Being-controlled can be thought of in a similar way, though it can also be comprehended as being literally taken over by an alien conceptual body. The thoughts that we have that agree with, (indeed argue for) this stance seem like our own but really we are simply being partially controlled through lines connected to the relevant theory accretion/psychic structure. Whilst, at first this suggests a sense in which there was a ‘me’ that is now partially controlled in its theoretical doings by an external accretion. A more sensible way of looking at it would be that there was either no or very little ‘me’ and in fact all the thoughts present in this region were just the external plugins of all manner of different kinds of accretions. The ‘me’ could be better understood as the system of filtering rather than the ideas themselves, as it is the system of filtering that actually is local whereas all the ideas are essentially out there and in this case very literally ‘out there’.
Another instance of this kind of usage of ‘power’ is a therapeutic one. We can conceive of a therapist as someone who lends some power to their patient. This is a specific kind of action in a sense. It is not the kind of action that normal healthcare uses as the modern western system externalises power into the action of the medicine and not the healer and psychologically increasingly the the technique and not the therapist.
A psychological type therapy though is the best kind of relevant example as the aim is very similar to the Don Juan/CC relation, that is, one seeks to alter the way of perceiving things of the other. In the therapeutic setting, if we allow for an occult concept like power to have force, then the action is literally one of lending some power to the patient. Now the being-controlled notion takes on a different edge. Here being-controlled would be a deliberate allowing oneself to be-controlled. The therapist plugs the forces for which they are an agent directly into the patient. ‘Power’ here is ability to do so, to lend your ‘stable’ mind to the patient and attempt to nuture autonomy of the stability-implant so that the connection can be eventually mostly severed. This would also suggest that power is the power to control ones own filtering system and other people’s filtering systems.
Lest this sound too reasonable statement, the extreme version of ‘filtering system’ here would be the alteration of seemingly solid reality. The line between what looks like simply perceptual alteration and actual ontological change would also be totally blurred.

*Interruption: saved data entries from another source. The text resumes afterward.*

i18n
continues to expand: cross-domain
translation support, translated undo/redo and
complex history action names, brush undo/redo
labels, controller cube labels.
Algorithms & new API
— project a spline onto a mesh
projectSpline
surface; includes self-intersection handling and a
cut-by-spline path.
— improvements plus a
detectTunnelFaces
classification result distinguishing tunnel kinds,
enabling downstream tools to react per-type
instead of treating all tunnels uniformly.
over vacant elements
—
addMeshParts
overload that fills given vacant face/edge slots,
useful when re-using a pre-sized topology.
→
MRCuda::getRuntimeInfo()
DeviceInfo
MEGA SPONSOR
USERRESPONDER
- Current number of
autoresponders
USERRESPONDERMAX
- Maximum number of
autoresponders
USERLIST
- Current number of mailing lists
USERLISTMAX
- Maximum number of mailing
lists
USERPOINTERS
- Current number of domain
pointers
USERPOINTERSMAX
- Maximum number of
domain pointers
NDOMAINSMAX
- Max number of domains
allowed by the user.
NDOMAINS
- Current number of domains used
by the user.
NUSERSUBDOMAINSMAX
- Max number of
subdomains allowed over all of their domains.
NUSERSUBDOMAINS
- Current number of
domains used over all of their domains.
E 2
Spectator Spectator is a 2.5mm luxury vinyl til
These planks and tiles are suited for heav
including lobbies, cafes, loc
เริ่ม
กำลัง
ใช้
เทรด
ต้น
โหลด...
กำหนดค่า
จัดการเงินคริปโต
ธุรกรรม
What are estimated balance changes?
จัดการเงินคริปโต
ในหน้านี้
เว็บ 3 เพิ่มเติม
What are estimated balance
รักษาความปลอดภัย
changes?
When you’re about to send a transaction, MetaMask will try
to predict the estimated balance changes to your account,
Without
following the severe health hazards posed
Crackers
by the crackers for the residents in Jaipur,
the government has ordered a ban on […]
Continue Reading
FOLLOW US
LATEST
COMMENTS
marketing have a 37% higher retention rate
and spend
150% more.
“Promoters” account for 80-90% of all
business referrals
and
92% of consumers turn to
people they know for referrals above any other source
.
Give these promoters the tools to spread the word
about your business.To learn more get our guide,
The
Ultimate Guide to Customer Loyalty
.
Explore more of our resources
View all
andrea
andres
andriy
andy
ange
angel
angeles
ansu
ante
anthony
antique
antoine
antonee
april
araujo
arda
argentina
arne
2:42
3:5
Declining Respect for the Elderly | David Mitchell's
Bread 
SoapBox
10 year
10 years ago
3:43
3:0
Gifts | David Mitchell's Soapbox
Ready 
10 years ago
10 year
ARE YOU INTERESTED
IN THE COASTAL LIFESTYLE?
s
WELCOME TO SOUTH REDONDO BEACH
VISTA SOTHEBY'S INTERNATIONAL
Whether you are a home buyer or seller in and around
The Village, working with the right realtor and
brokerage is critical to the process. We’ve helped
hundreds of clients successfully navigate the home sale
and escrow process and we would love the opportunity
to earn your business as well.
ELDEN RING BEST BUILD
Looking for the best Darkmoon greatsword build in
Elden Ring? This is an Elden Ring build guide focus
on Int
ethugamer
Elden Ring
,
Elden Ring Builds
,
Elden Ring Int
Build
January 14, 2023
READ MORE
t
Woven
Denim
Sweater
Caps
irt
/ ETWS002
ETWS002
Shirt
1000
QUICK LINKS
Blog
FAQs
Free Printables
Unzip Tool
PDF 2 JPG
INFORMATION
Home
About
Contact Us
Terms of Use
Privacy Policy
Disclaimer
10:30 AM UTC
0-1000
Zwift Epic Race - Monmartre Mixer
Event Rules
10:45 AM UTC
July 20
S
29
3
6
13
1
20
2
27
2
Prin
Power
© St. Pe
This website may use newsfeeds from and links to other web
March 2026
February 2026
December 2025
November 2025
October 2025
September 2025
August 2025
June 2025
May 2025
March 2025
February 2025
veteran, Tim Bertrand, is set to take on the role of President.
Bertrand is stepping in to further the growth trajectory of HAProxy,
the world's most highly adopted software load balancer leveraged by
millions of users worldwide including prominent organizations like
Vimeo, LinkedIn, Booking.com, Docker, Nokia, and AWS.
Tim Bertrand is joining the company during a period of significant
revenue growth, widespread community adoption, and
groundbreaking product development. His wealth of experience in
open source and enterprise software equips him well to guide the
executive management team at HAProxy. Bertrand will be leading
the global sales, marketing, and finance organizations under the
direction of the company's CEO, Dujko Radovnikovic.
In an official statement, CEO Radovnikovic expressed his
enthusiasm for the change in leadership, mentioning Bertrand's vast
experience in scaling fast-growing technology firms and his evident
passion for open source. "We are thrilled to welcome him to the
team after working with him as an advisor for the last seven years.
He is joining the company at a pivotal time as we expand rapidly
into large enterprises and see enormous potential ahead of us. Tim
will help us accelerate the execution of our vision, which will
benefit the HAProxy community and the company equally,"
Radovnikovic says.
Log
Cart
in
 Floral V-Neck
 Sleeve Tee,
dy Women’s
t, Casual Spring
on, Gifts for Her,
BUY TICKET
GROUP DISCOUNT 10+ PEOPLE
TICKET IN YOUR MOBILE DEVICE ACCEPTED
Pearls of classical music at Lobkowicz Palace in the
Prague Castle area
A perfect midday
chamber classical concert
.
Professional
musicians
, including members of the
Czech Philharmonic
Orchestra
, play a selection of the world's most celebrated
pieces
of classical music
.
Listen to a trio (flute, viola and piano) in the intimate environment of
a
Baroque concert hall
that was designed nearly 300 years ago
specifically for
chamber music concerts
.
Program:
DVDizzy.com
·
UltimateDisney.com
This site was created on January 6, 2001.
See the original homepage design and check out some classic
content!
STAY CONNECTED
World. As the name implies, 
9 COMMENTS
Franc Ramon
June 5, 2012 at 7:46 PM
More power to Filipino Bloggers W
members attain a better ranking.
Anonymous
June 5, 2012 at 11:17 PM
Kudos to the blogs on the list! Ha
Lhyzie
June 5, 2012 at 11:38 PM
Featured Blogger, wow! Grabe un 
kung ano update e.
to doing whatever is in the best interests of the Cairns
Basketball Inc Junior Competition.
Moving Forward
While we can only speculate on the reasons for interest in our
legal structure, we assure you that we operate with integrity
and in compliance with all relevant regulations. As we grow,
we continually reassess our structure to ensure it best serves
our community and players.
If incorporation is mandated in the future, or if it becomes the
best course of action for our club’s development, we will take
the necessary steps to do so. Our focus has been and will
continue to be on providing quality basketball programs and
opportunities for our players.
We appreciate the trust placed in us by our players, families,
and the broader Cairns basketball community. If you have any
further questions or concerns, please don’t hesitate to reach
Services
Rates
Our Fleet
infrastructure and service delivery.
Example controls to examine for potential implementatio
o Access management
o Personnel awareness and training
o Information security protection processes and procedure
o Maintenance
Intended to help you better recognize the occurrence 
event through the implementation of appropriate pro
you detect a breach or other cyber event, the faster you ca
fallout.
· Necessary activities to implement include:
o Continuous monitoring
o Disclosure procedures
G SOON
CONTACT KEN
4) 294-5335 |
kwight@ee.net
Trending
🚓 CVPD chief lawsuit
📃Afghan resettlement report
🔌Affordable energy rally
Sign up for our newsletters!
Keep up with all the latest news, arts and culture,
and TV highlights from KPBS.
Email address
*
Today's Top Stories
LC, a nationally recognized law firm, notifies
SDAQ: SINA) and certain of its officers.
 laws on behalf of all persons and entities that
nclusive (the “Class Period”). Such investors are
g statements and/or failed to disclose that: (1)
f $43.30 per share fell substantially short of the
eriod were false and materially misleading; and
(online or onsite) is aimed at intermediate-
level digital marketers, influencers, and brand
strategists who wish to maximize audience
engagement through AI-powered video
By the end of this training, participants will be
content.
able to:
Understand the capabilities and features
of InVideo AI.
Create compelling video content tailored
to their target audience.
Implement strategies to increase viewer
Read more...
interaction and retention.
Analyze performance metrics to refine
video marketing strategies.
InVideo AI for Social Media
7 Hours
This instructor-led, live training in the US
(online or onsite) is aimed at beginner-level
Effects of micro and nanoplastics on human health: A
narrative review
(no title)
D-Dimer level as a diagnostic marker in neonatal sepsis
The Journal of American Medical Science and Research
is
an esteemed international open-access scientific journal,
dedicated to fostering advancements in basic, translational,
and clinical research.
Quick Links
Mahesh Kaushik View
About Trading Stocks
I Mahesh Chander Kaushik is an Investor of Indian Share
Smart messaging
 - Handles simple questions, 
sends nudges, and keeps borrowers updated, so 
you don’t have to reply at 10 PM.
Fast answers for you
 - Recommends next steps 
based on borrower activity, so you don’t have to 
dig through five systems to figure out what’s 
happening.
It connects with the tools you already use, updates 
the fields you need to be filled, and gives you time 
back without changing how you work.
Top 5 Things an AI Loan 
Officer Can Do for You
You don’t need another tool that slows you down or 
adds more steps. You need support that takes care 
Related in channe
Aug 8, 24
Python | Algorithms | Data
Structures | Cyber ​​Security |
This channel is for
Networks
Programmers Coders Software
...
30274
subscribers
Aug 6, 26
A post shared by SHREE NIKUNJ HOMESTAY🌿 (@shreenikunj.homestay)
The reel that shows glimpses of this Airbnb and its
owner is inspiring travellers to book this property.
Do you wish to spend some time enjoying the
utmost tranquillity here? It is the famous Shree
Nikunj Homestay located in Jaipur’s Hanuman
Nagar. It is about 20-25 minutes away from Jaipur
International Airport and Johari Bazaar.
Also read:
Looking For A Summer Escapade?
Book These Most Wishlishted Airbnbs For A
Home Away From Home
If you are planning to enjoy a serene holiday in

The meaning of the ambiguous force of Castaneda’s own works as evidence for the thesis is probably fairly clear now. The ambiguity is of course our old friend the agnostic disjunction -is power ontologically real or purely psychological? On the strong (occult) interpretation CC’s works themselves are capable as a power source capable of altering the filtering system of readers. This is certainly a common enough effect of reading the books just as being infected by the 23 phenomenon is with RAW/Burroughs’ work. Power in this way operates in a certain circularity. Its comprehension requires sufficient power itself. This is almost the strangest heart of agnostic disjunctive territory for only by allowing power to be power could it show itself in this wise. A constant refusal to do so will reveal it only in its psychological dimension which will view its occult counterpart as total bunk. This does not even say the psychological reading is wrong, it is consistent within itself.
It is not called an agnostic disjunction for no reason.